### Text excerpt
## start

“When it all just clicks into place”
Connecting with someone can bring out the best in us, Fiona Smith, writes (via Australian Financial Review, 30 Nov, p 58)
The article talks about the book “Click: the Magic of Instant Connections” by Rom and Ori Brafman. It writes in the context of work teams and other situations. I see it all relationships – strangers at a bus stop or best friends. The bok writes that trust often takes weeks or months before most of us feel truly comfortable with a new person, but sometimes that is greatly accelerated and connections form that are almost magically and instantaneously.
The book encourages “click accelerator” behaviours to help people connect. These are –
- Vulnerability. Showing honesty, disclosing who you are, and dropping the protective amours can alter dynamics. Most people hesitate for fear of looking weak or needy but in fact showing vulnerability allows themselves to be seen as human
- Proximity. Chances of clicking the closer you are and when people see more of you (trust builds from familiarity). It encourages face-to-face interaction in companies. It is one of the biggest factors to forming relationships – a study showed a person living in the middle of a dorm was more popular because they come into contact with more people.
- Resonance. Giving someone your full attention.
- Similarity. Find points of connection whether trivial or serious
- Environment. Taking on challenges or adversity stimulates clicking in teams
- Reflect. Mirror people’s moods and postures. Some people will naturally do this to make others comfortable. These chameleons are “high self monitors” (in companies a study showed these people took 1.5 years to reach positions that “low self monitors” took 13 years to reach!)

## end

### Problems and tasks
[a] According to the piece about the book on instant connections, why did the student living in the middle of a dorm turn out to be more popular?
[b] Take the piece about the book on instant connections further, starting right after its last sentence.
The rows that come next play no part in this work.

### Raw data
## start

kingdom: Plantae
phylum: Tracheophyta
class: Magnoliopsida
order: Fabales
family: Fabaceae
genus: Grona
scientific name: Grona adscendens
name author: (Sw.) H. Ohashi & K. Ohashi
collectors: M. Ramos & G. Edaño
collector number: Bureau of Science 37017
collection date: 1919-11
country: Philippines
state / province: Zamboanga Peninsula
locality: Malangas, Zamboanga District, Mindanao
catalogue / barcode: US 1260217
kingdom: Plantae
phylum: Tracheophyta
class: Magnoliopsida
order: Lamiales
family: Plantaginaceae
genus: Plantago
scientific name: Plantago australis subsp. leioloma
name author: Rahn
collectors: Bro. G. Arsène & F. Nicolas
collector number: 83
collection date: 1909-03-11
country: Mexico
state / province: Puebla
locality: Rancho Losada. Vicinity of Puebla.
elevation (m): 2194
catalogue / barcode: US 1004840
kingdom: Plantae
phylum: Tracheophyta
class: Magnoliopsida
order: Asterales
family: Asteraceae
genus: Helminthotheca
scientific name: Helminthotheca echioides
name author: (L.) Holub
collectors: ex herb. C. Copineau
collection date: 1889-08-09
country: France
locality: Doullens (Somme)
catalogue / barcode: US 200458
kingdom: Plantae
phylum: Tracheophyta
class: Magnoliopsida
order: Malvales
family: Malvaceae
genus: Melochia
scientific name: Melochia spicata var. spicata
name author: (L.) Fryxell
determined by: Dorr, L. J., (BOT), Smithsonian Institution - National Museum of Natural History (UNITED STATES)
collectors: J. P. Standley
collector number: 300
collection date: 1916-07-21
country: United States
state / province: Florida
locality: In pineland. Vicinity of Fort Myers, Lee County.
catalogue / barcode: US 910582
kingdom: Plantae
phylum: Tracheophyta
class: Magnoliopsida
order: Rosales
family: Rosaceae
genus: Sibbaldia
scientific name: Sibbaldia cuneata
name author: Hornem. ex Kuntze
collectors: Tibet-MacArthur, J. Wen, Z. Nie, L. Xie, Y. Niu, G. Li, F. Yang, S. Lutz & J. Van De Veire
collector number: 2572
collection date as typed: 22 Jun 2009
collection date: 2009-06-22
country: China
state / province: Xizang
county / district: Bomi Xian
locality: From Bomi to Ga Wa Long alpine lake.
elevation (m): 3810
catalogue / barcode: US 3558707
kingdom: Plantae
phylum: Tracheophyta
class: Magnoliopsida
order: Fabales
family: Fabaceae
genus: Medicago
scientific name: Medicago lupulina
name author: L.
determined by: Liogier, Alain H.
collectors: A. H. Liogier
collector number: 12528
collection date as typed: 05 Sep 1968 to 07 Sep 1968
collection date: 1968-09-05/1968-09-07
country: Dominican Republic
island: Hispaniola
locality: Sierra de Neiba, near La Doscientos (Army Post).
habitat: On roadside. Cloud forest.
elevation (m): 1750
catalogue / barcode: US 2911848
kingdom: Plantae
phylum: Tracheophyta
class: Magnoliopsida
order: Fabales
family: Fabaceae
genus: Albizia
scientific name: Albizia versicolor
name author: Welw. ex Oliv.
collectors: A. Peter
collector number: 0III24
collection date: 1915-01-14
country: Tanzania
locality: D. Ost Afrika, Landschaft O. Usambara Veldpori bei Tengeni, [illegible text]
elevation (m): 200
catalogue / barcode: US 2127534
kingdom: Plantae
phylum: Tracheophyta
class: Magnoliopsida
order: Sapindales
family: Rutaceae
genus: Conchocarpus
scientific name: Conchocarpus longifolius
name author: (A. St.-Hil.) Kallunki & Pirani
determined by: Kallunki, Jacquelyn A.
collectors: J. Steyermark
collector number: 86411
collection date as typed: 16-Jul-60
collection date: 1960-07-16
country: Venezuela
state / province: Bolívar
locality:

## end

### Responses in order
[a] The student living in the middle of the dorm came into contact with more people. This study illustrates proximity: being close and being seen more often builds trust through familiarity.

[b]
I relate to many of these point. “Proximity” is one I’ve struggle to deal with this year as I often found myself in physical distance to those I wished to be near. “Environment” makes me think of the trust bonds I have with those I have faced design challenges and projects with and late nughts in the office. “Similiarity” I think of the different interests and trust I share with people in my life, and how that categorises my life and groups (eg design friends, work friends, etc)
It would hard to achieve all those accelators in this project at a bus stop but I do see some of the points reflecting behaviours. For those who always catch the same bus, and recognise the regulars, that is trust based on shared proximity and similarities.
I think the hardest one people face (at bus stops, and I find in life!) is the showing vulnerability one. “Take a risk and share someting you normally wouldn’t need to show” he says. “As adults, we normally only share on a need-to-know basis”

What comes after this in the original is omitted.